- [Extrait]

Il est difficile d’évaluer l’impact de cette situation, cependant plusieurs religieuses et prêtres accompagnateurs de communautés mentionnent que le motif le plus fréquemment invoqué pour abandonner une congrégation est celui de l’obligation familiale.
À ce niveau-là, encore une fois, la disparité entre hommes et femmes se révèle clairement. Les prêtres séculiers, qui ne sont pas liés par des vœux de pauvreté, disposent d’un petit salaire. De nombreux curés hébergent leur mère âgée, ne contrevenant pas ainsi à la solidarité familiale ni à la charité. Quant aux prêtres religieux, ils ont en général plus de liberté financière que leurs consœurs, ce qui facilite non seulement leurs relations avec leurs familles mais aussi leur quotidien.
De nombreux perdants
La chute des vocations, par un effet de cercle vicieux, précipite la tendance. Les jeunes filles sont peu attirées par une communauté de personnes âgées à leur charge ou qui le deviendront. Par ailleurs, les missions confiées aux congrégations doivent être assumées par moins de personnel, ce qui implique souvent une surcharge de travail rebutante pour les postulantes. Des décisions de restructuration et de fermeture de couvents sont donc prises.
Quels sont les grands perdants de cette situation? Les congrégations, évidemment, mais à travers elles c’est l’Église qui est affectée, même si la hiérarchie, souvent obnubilée par les vocations sacerdotales, ne prend pas encore conscience de la mesure du phénomène. Une Église où les femmes ne se sentent pas accueillies est une Église à laquelle les mères ne confieront pas leurs fils pour qu'ils deviennent des prêtres…
Il y a plus grave encore. Lucetta Scaraffia écrit depuis l’Europe, où l’État providence, même s’il est affaibli, prend encore soin des miséreux. Ce n’est pas le cas dans d’autres régions du monde. En Amérique latine, les religieuses, «au dernier rang de l’Église», sont souvent en revanche au premier rang dans les périphéries. Travail silencieux mais ô combien efficace! Leur disparition mettra en péril ces activités sociales. Ainsi de l’œuvre d’éducation jésuite Fe y Alegría (Foi et Joie), qui apporte une instruction de qualité dans les zones marginales: chaque école est confiée aux bons soins d’une congrégation, en générale féminine; or la chute des vocations commence à se faire sentir, et certaines communautés ne peuvent plus prendre en charge les écoles. Ces religieuses qui paraissent subalternes jouent, silencieusement, un rôle déterminant pour beaucoup de gens… et ce seront eux les grands perdants.

- [Données d'entrée]
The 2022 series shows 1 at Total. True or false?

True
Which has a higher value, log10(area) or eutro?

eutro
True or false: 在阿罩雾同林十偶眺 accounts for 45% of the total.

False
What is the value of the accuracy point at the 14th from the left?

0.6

* * *

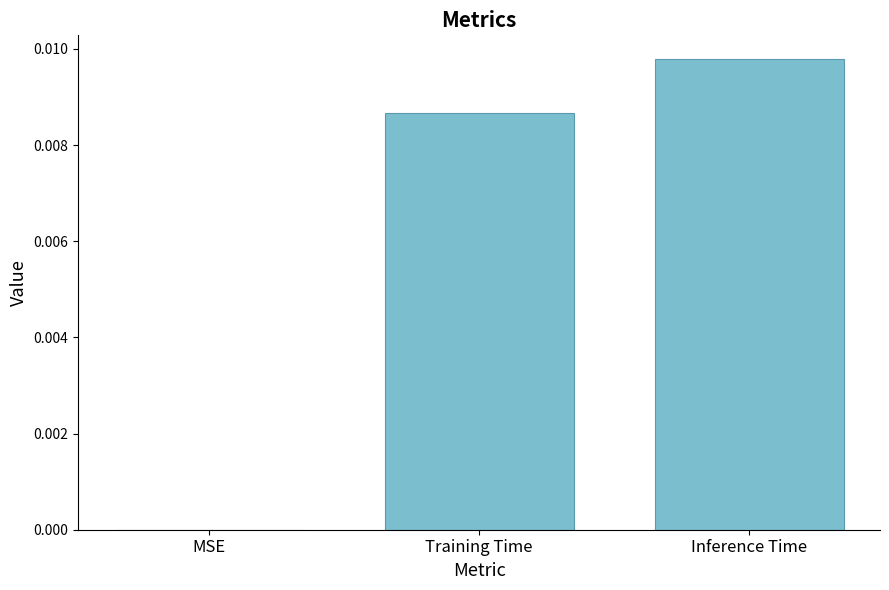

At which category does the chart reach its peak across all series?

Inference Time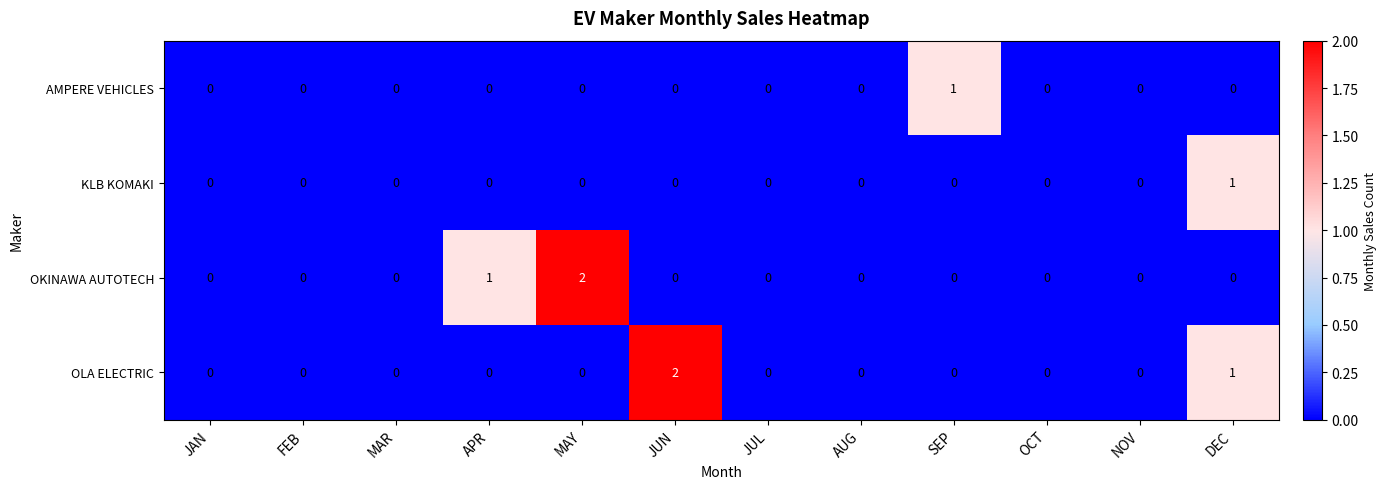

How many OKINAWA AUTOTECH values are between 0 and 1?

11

- [Consignes]
**A.** D'après l'extrait sur les congrégations religieuses, à qui chaque école de l'œuvre Fe y Alegría est-elle confiée ?
**B.** Poursuivez l'extrait sur les congrégations religieuses au-delà de sa dernière phrase.

- [Corrigé]
**A.** À une congrégation, en général féminine.

**B.**
La théologienne Véronique Lecaros est chercheuse au PUCP de Lima. Elle étudie actuellement les conditions de vie des religieuses au Pérou. Elle est spécialiste des mouvements évangéliques en Amérique latine et l’auteure notamment de L’Église catholique face aux évangéliques. Le cas du Pérou (Paris, Harmattan 2012, 252 p.).
[1] Source: Annuarium Statisticum Ecclesiae pour le nombre de religieuses et de prêtres.
[2] Lucetta Scaraffia, Du dernier rang, les femmes et l’Église, préface d’Anne-Marie Pelletier, Paris, Salvator 2016, 166 p.
[3] Voir Stefan Kiechle, "La disparition de l’eucharistie", aux pp. 5-6 de ce numéro. (n.d.l.r.)
[4] Pierre Bourdieu, La domination masculine, Paris, Cerf 1998, 134 p.